■ Task description: Within the records below, filter for lines carrying the word "weak" and copy them.

■ Extracted data:
-- Opening Marker --
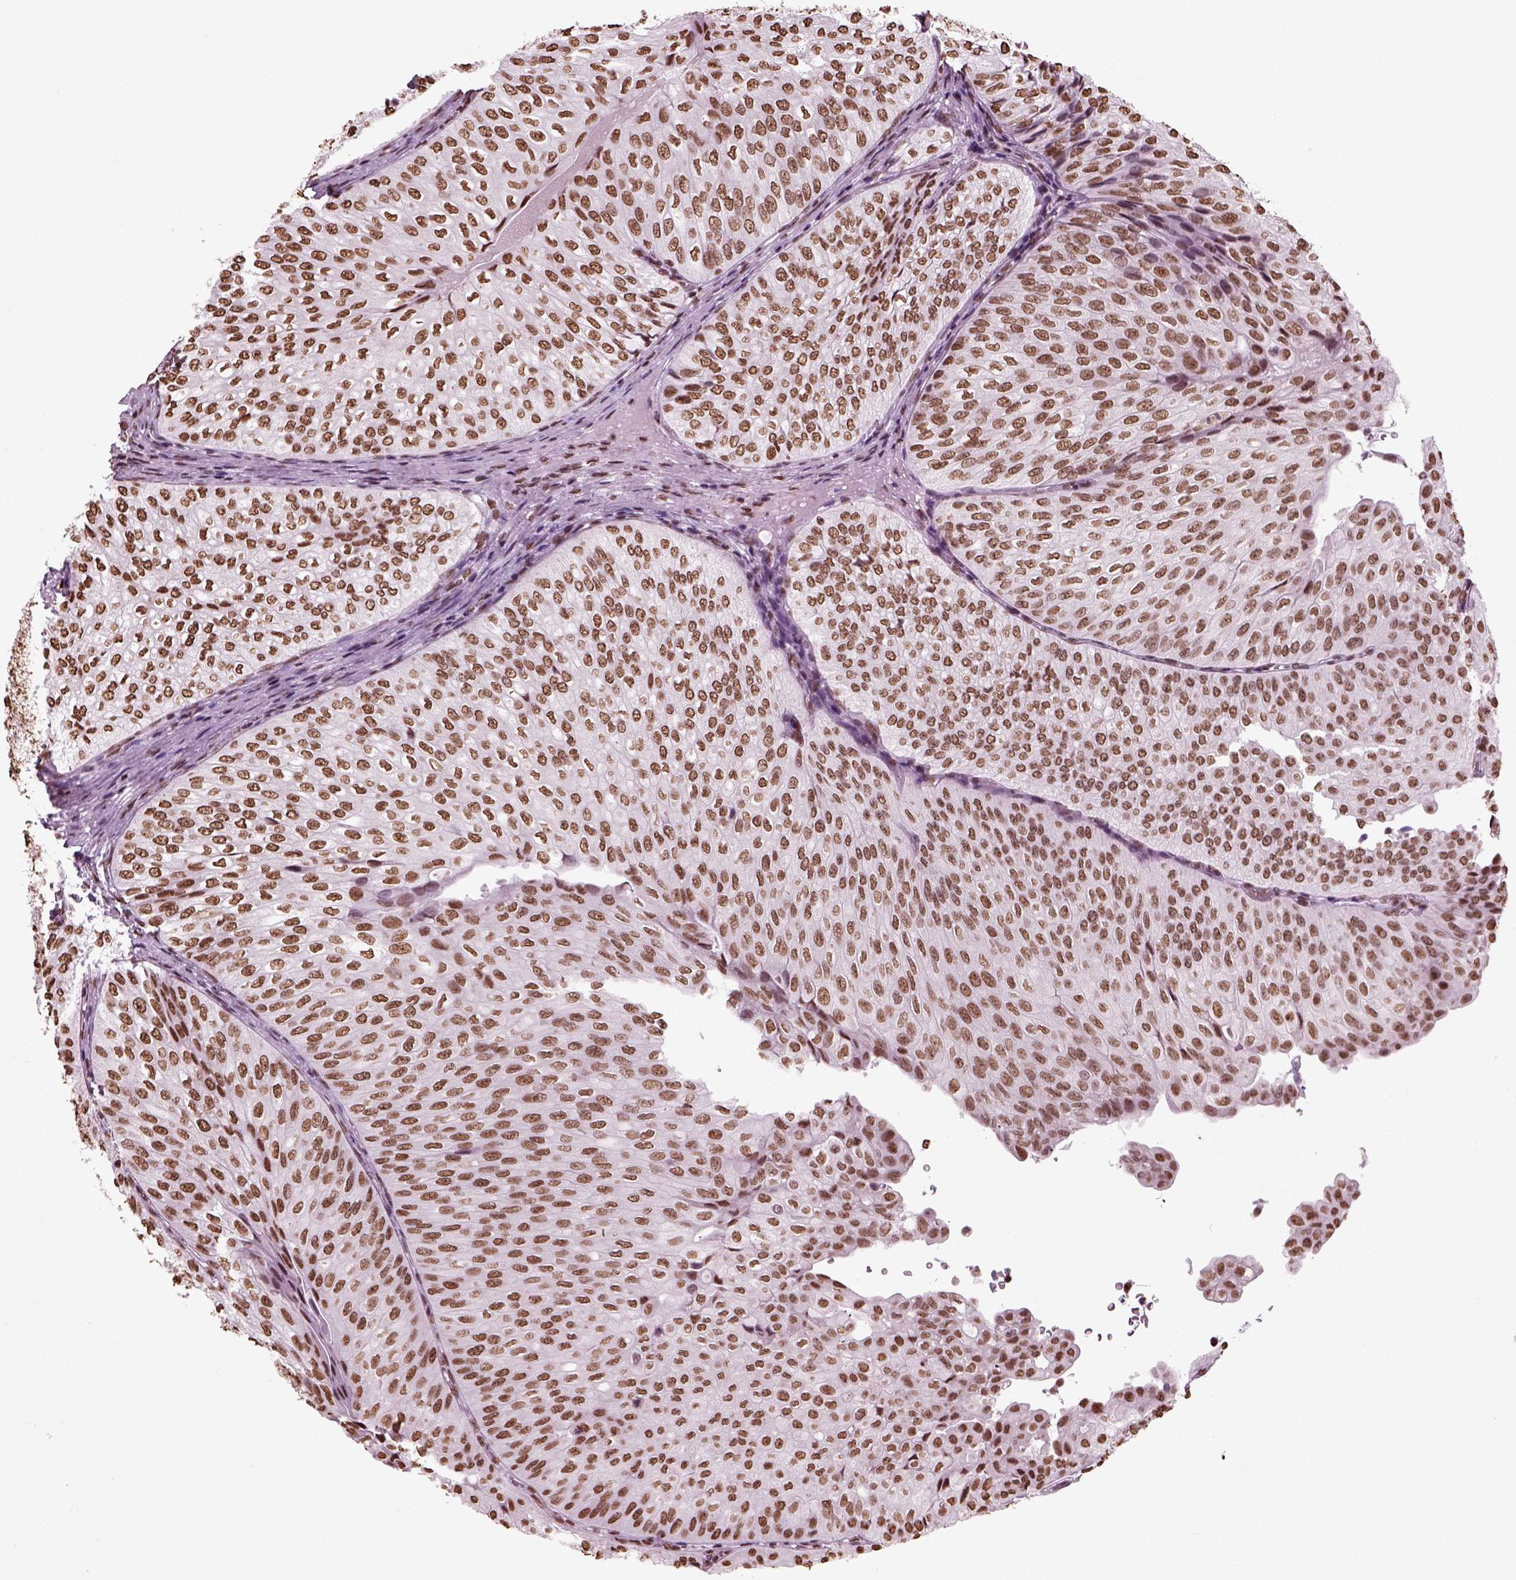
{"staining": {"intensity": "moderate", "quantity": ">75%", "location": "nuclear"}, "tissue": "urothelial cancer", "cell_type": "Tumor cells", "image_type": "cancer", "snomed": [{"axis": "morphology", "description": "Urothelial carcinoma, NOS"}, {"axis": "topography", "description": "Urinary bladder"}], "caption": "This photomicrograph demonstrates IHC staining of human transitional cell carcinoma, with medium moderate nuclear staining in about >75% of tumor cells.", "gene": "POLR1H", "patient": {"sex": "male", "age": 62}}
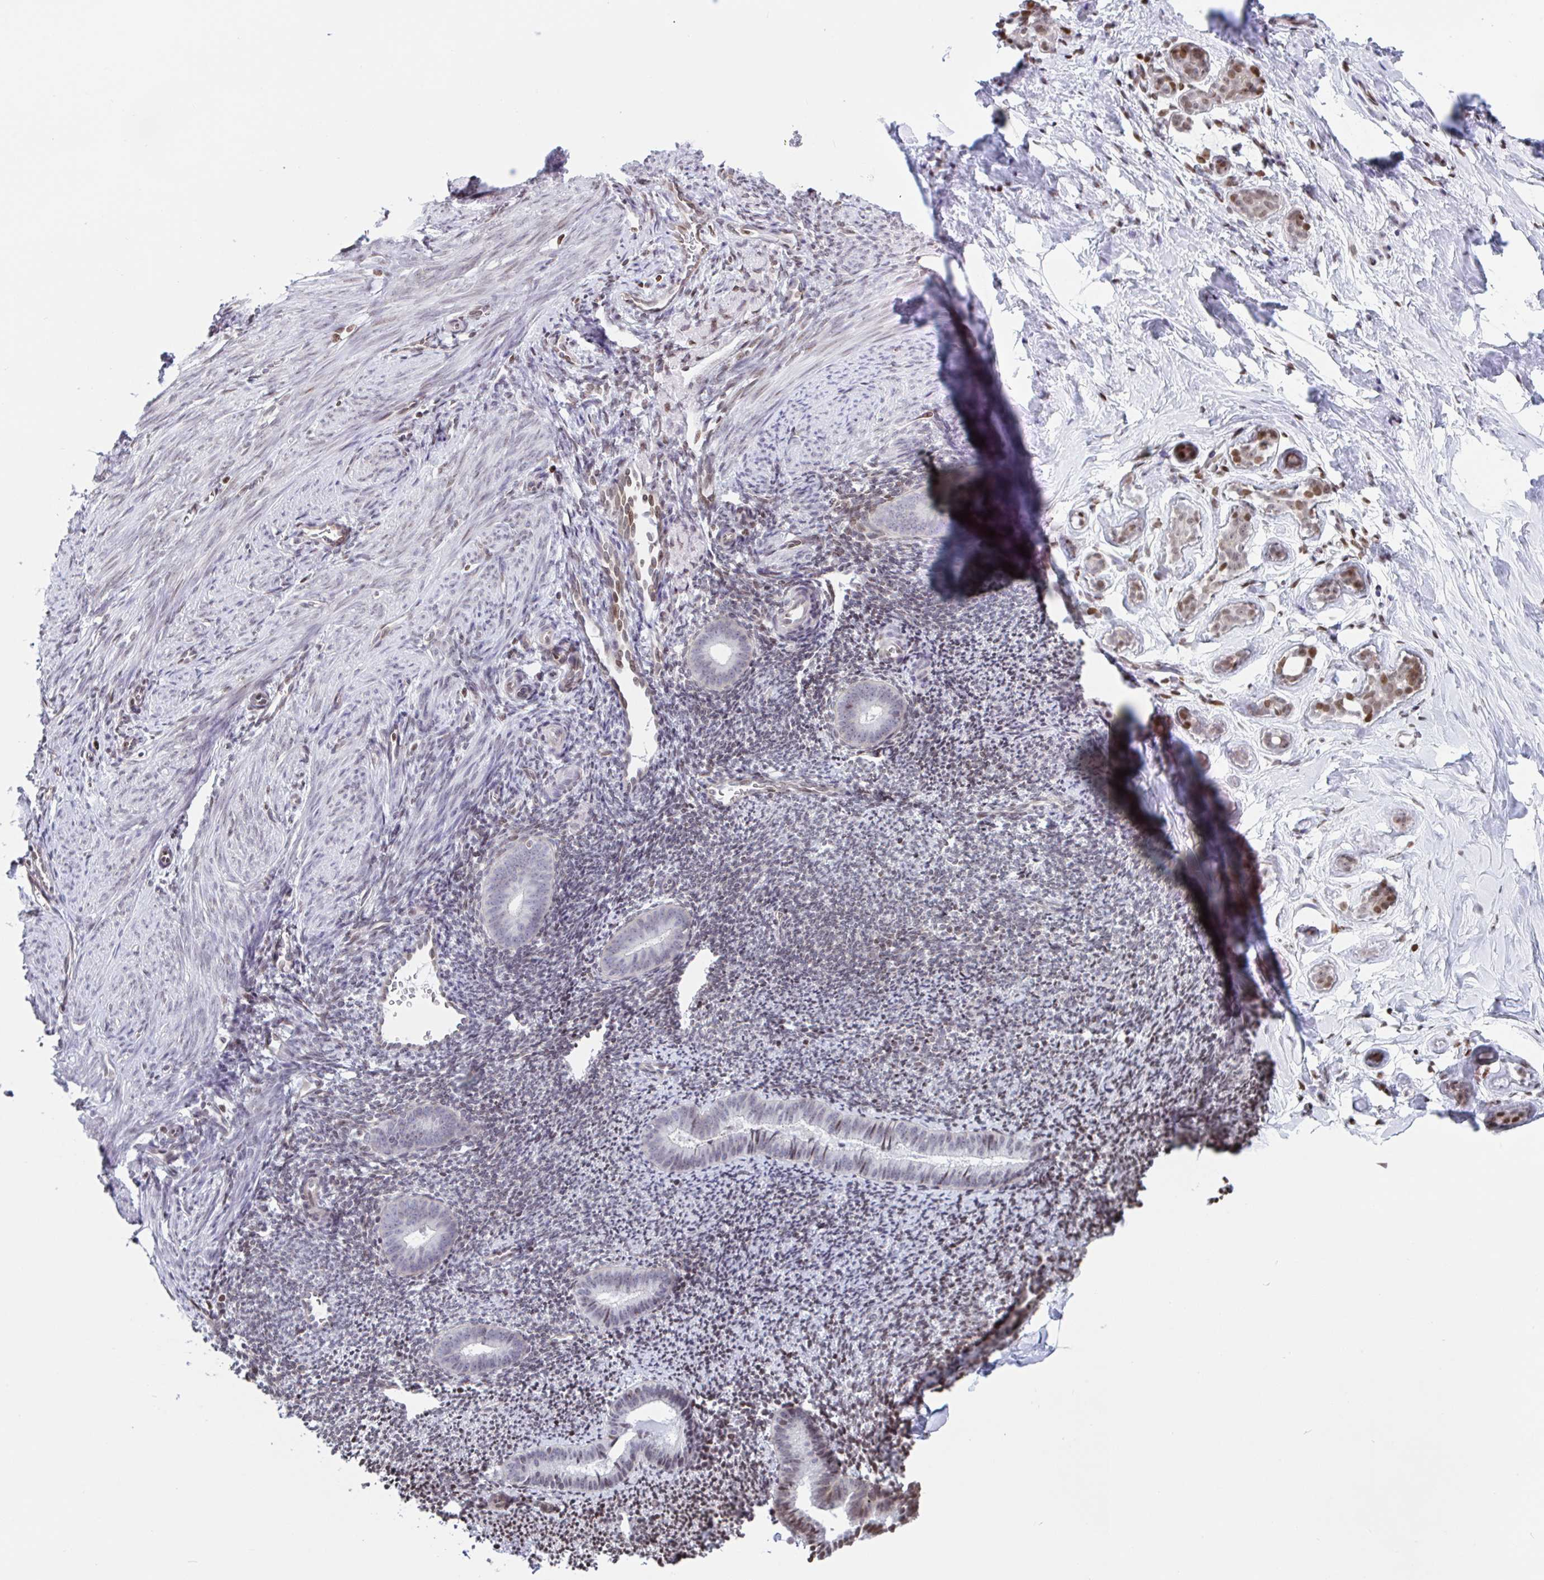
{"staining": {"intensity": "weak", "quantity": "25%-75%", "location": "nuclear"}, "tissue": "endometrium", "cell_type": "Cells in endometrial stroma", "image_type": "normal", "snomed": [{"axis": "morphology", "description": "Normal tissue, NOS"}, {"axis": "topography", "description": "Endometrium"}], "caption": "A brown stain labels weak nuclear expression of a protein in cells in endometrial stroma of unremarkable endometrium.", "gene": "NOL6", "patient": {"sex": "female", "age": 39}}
-- Closing Marker --
-- Opening Marker --
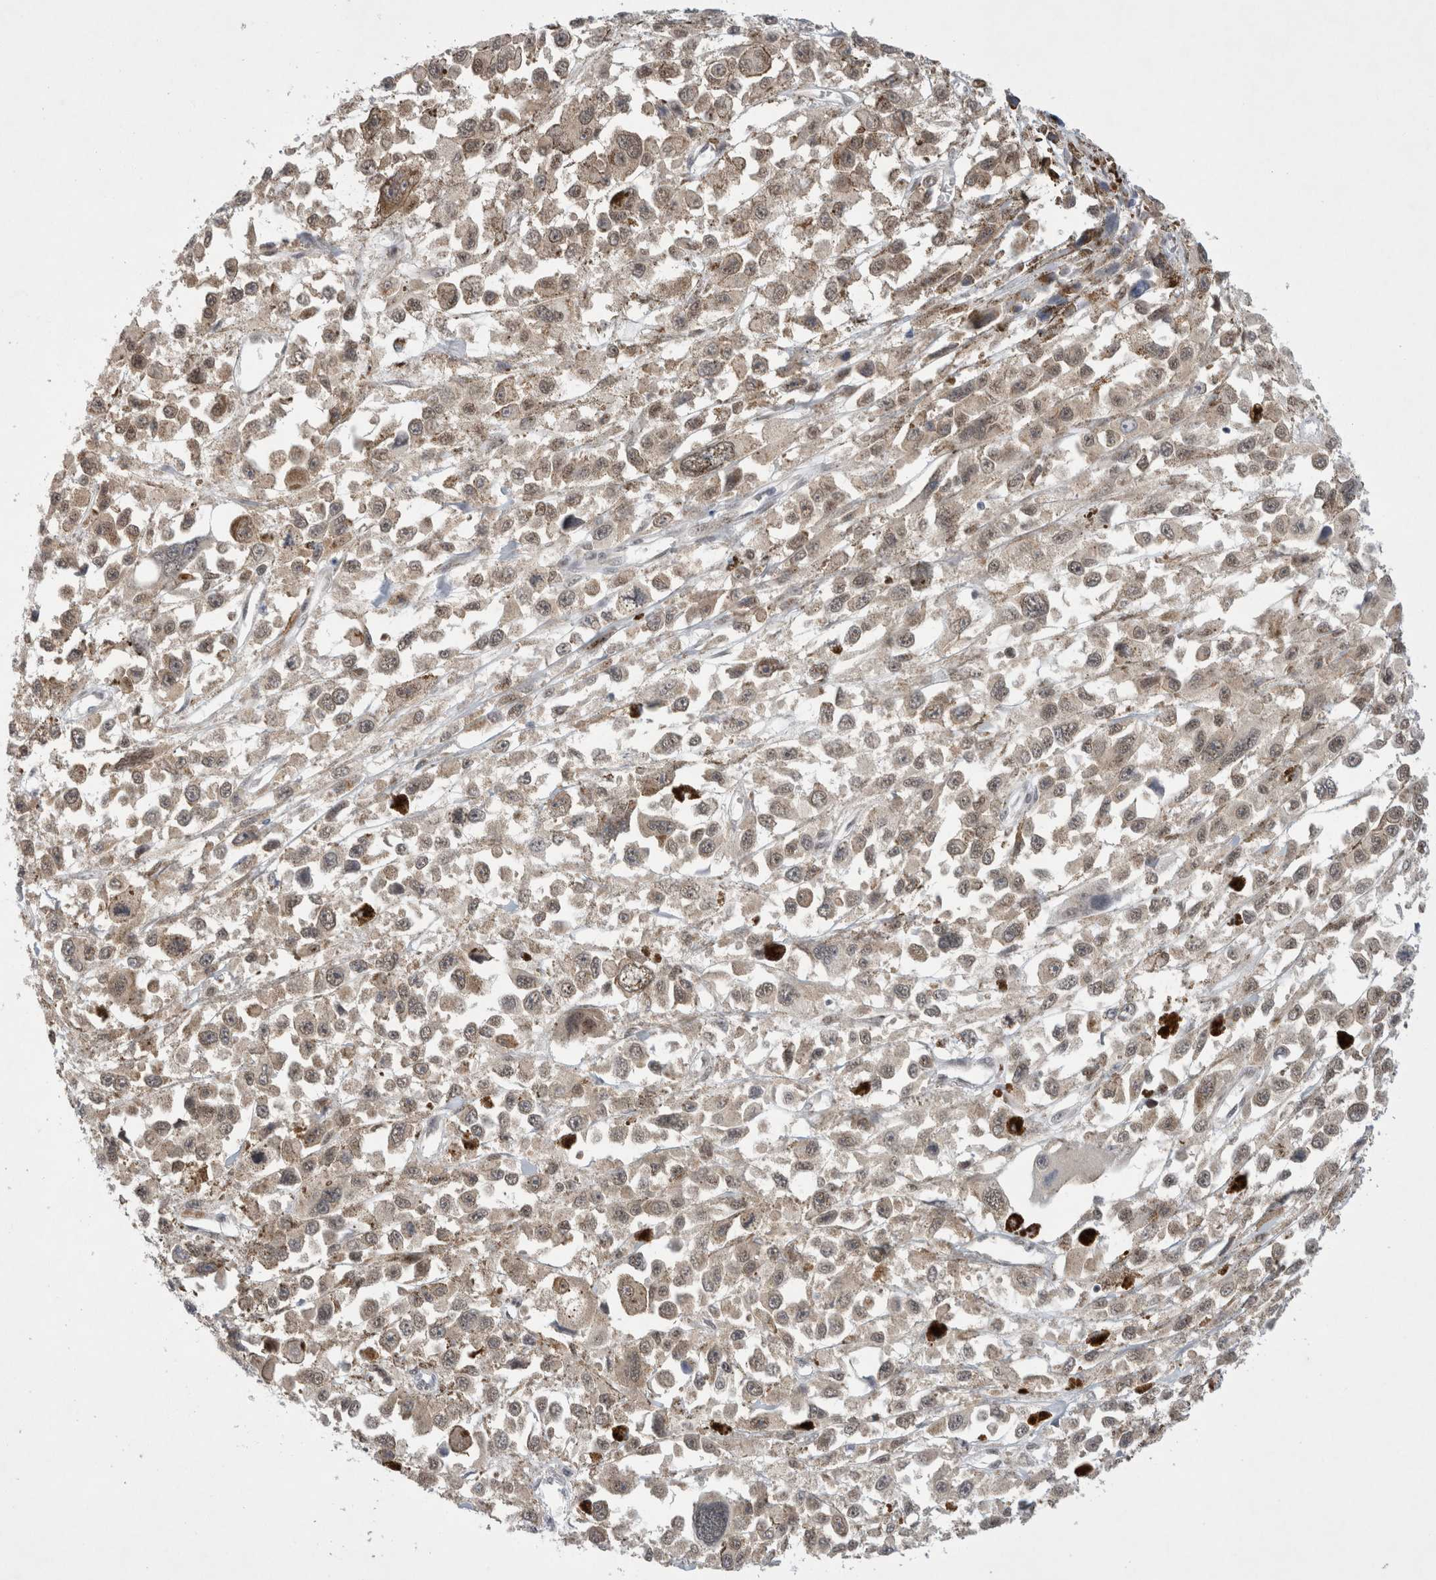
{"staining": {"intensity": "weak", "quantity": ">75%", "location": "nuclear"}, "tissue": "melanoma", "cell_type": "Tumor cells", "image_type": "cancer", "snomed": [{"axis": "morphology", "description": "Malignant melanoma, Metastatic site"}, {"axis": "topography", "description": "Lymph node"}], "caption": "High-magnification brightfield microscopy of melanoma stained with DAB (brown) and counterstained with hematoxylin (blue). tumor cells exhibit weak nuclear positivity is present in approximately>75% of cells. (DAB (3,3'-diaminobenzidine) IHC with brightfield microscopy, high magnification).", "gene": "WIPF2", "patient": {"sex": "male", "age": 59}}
-- Closing Marker --
■ Task result:
{"staining": {"intensity": "weak", "quantity": "25%-75%", "location": "nuclear"}, "tissue": "endometrium", "cell_type": "Cells in endometrial stroma", "image_type": "normal", "snomed": [{"axis": "morphology", "description": "Normal tissue, NOS"}, {"axis": "topography", "description": "Endometrium"}], "caption": "A brown stain labels weak nuclear expression of a protein in cells in endometrial stroma of unremarkable endometrium.", "gene": "NOL6", "patient": {"sex": "female", "age": 39}}
{"staining": {"intensity": "weak", "quantity": ">75%", "location": "nuclear"}, "tissue": "melanoma", "cell_type": "Tumor cells", "image_type": "cancer", "snomed": [{"axis": "morphology", "description": "Malignant melanoma, Metastatic site"}, {"axis": "topography", "description": "Lymph node"}], "caption": "High-magnification brightfield microscopy of melanoma stained with DAB (brown) and counterstained with hematoxylin (blue). tumor cells exhibit weak nuclear positivity is present in approximately>75% of cells. (DAB (3,3'-diaminobenzidine) IHC with brightfield microscopy, high magnification).", "gene": "WIPF2", "patient": {"sex": "male", "age": 59}}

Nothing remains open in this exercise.